## [Work order]
Swap every "仲介手数料無料" in the records below for "手数料ゼロ", keeping everything else unchanged. Return only the text, without the pictures.

[Stored data entries]
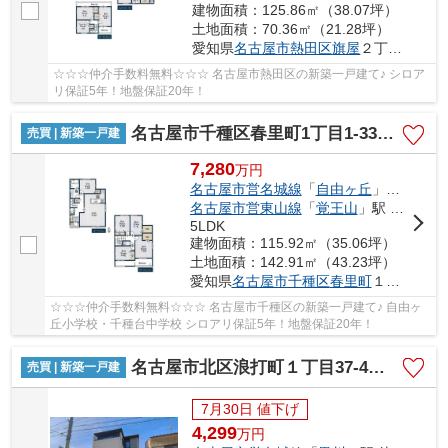
建物面積：125.86㎡（38.07坪）
土地面積：70.36㎡（21.28坪）
愛知県
名古屋市熱田区
旗屋
２丁目16-9
☆☆☆仲介手数料無料☆☆☆ 名古屋市熱田区の新築一戸建て♪ シロア
リ保証5年！地盤保証20年！
名古屋市千種区春里町1丁目1-33【仲介手数料無料】新築一戸建て
売買 | 新築一戸建
7,280
万
円
名古屋市営名城線
「
自由ヶ丘
」駅 徒歩11分
名古屋市営東山線
「
覚王山
」駅 徒歩17分
5LDK
建物面積：115.92㎡（35.06坪）
土地面積：142.91㎡（43.23坪）
愛知県
名古屋市千種区
春里町
１丁目1-33
☆☆☆仲介手数料無料☆☆☆ 名古屋市千種区の新築一戸建て♪ 自由ヶ
丘小学校・千種台中学校 シロアリ保証5年！地盤保証20年！
名古屋市北区浪打町１丁目37-4【仲介手数料無料】新築一戸建て
売買 | 新築一戸建
7月30日 値下げ
4,299
万
円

## [The answer]
建物面積：125.86㎡（38.07坪）
土地面積：70.36㎡（21.28坪）
愛知県
名古屋市熱田区
旗屋
２丁目16-9
☆☆☆手数料ゼロ☆☆☆ 名古屋市熱田区の新築一戸建て♪ シロア
リ保証5年！地盤保証20年！
名古屋市千種区春里町1丁目1-33【手数料ゼロ】新築一戸建て
売買 | 新築一戸建
7,280
万
円
名古屋市営名城線
「
自由ヶ丘
」駅 徒歩11分
名古屋市営東山線
「
覚王山
」駅 徒歩17分
5LDK
建物面積：115.92㎡（35.06坪）
土地面積：142.91㎡（43.23坪）
愛知県
名古屋市千種区
春里町
１丁目1-33
☆☆☆手数料ゼロ☆☆☆ 名古屋市千種区の新築一戸建て♪ 自由ヶ
丘小学校・千種台中学校 シロアリ保証5年！地盤保証20年！
名古屋市北区浪打町１丁目37-4【手数料ゼロ】新築一戸建て
売買 | 新築一戸建
7月30日 値下げ
4,299
万
円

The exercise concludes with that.